■ **WRITTEN TASK**
Nothing after the line with "X513388Y364490D03*" belongs in the copy; extract the lines below from the top through that line, pictures left out.
━━━━━━
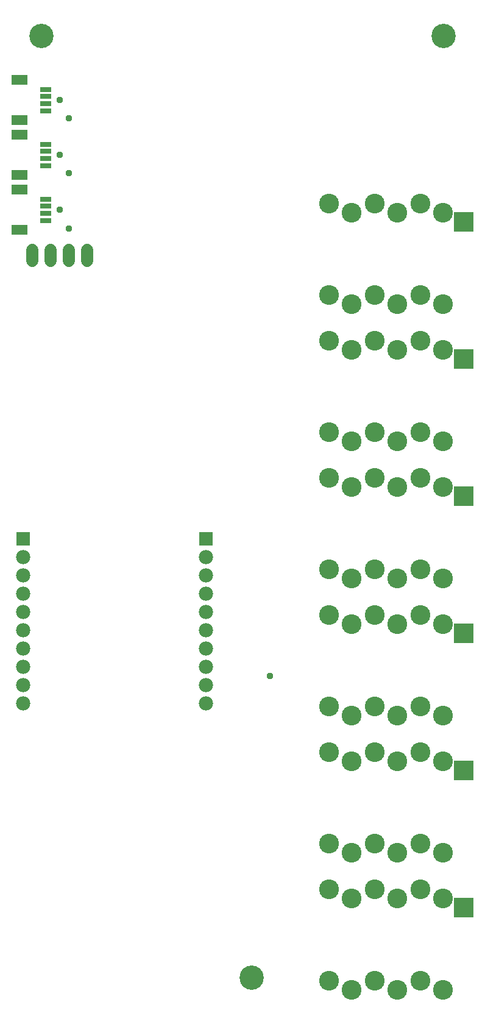
<source format=gbr>
G04 EAGLE Gerber RS-274X export*
G75*
%MOMM*%
%FSLAX34Y34*%
%LPD*%
%INSoldermask Top*%
%IPPOS*%
%AMOC8*
5,1,8,0,0,1.08239X$1,22.5*%
G01*
G04 Define Apertures*
%ADD10C,3.378200*%
%ADD11C,1.727200*%
%ADD12R,2.743200X2.743200*%
%ADD13C,2.743200*%
%ADD14R,1.981200X1.981200*%
%ADD15C,1.981200*%
%ADD16R,2.203200X1.403200*%
%ADD17R,1.553200X0.803200*%
%ADD18C,0.959600*%
D10*
X50800Y1358900D03*
X609600Y1358900D03*
X342900Y50800D03*
D11*
X38100Y1046480D02*
X38100Y1061720D01*
X63500Y1061720D02*
X63500Y1046480D01*
X88900Y1046480D02*
X88900Y1061720D01*
X114300Y1061720D02*
X114300Y1046480D01*
D12*
X637340Y148590D03*
D13*
X608638Y161290D03*
X576888Y173990D03*
X545138Y161290D03*
X513388Y173990D03*
X481638Y161290D03*
X449888Y173990D03*
X608638Y34290D03*
X576888Y46990D03*
X545138Y34290D03*
X513388Y46990D03*
X481638Y34290D03*
X449888Y46990D03*
D12*
X637340Y339090D03*
D13*
X608638Y351790D03*
X576888Y364490D03*
X545138Y351790D03*
X513388Y364490D03*
X481638Y351790D03*
X449888Y364490D03*
X608638Y224790D03*
X576888Y237490D03*
X545138Y224790D03*
X513388Y237490D03*
X481638Y224790D03*
X449888Y237490D03*
D12*
X637340Y529590D03*
D13*
X608638Y542290D03*
X576888Y554990D03*
X545138Y542290D03*
X513388Y554990D03*
X481638Y542290D03*
X449888Y554990D03*
X608638Y415290D03*
X576888Y427990D03*
X545138Y415290D03*
X513388Y427990D03*
X481638Y415290D03*
X449888Y427990D03*
D12*
X637340Y720090D03*
D13*
X608638Y732790D03*
X576888Y745490D03*
X545138Y732790D03*
X513388Y745490D03*
X481638Y732790D03*
X449888Y745490D03*
X608638Y605790D03*
X576888Y618490D03*
X545138Y605790D03*
X513388Y618490D03*
X481638Y605790D03*
X449888Y618490D03*
D12*
X637340Y910590D03*
D13*
X608638Y923290D03*
X576888Y935990D03*
X545138Y923290D03*
X513388Y935990D03*
X481638Y923290D03*
X449888Y935990D03*
X608638Y796290D03*
X576888Y808990D03*
X545138Y796290D03*
X513388Y808990D03*
X481638Y796290D03*
X449888Y808990D03*
D12*
X637340Y1101090D03*
D13*
X608638Y1113790D03*
X576888Y1126490D03*
X545138Y1113790D03*
X513388Y1126490D03*
X481638Y1113790D03*
X449888Y1126490D03*
X608638Y986790D03*
X576888Y999490D03*
X545138Y986790D03*
X513388Y999490D03*
X481638Y986790D03*
X449888Y999490D03*
D14*
X25400Y660400D03*
D15*
X25400Y635000D03*
X25400Y609600D03*
X25400Y584200D03*
X25400Y558800D03*
X25400Y533400D03*
X25400Y508000D03*
X25400Y482600D03*
X25400Y457200D03*
X25400Y431800D03*
D14*
X279400Y660400D03*
D15*
X279400Y635000D03*
X279400Y609600D03*
X279400Y584200D03*
X279400Y558800D03*
X279400Y533400D03*
X279400Y508000D03*
X279400Y482600D03*
X279400Y457200D03*
X279400Y431800D03*
D16*
X20160Y1145600D03*
X20160Y1089600D03*
D17*
X56910Y1132600D03*
X56910Y1122600D03*
X56910Y1112600D03*
X56910Y1102600D03*
D16*
X20160Y1298000D03*
X20160Y1242000D03*
D17*
X56910Y1285000D03*
X56910Y1275000D03*
X56910Y1265000D03*
X56910Y1255000D03*
D16*
X20160Y1221800D03*
X20160Y1165800D03*
D17*
X56910Y1208800D03*
X56910Y1198800D03*
X56910Y1188800D03*
X56910Y1178800D03*
D18*
X76200Y1270000D03*
X76200Y1193800D03*
X76200Y1117600D03*
X88900Y1244600D03*
X88900Y1168400D03*
X88900Y1091184D03*
X368300Y469900D03*
M02*

</source>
━━━━━━
■ **TASK OUTPUT**
<source format=gbr>
G04 EAGLE Gerber RS-274X export*
G75*
%MOMM*%
%FSLAX34Y34*%
%LPD*%
%INSoldermask Top*%
%IPPOS*%
%AMOC8*
5,1,8,0,0,1.08239X$1,22.5*%
G01*
G04 Define Apertures*
%ADD10C,3.378200*%
%ADD11C,1.727200*%
%ADD12R,2.743200X2.743200*%
%ADD13C,2.743200*%
%ADD14R,1.981200X1.981200*%
%ADD15C,1.981200*%
%ADD16R,2.203200X1.403200*%
%ADD17R,1.553200X0.803200*%
%ADD18C,0.959600*%
D10*
X50800Y1358900D03*
X609600Y1358900D03*
X342900Y50800D03*
D11*
X38100Y1046480D02*
X38100Y1061720D01*
X63500Y1061720D02*
X63500Y1046480D01*
X88900Y1046480D02*
X88900Y1061720D01*
X114300Y1061720D02*
X114300Y1046480D01*
D12*
X637340Y148590D03*
D13*
X608638Y161290D03*
X576888Y173990D03*
X545138Y161290D03*
X513388Y173990D03*
X481638Y161290D03*
X449888Y173990D03*
X608638Y34290D03*
X576888Y46990D03*
X545138Y34290D03*
X513388Y46990D03*
X481638Y34290D03*
X449888Y46990D03*
D12*
X637340Y339090D03*
D13*
X608638Y351790D03*
X576888Y364490D03*
X545138Y351790D03*
X513388Y364490D03*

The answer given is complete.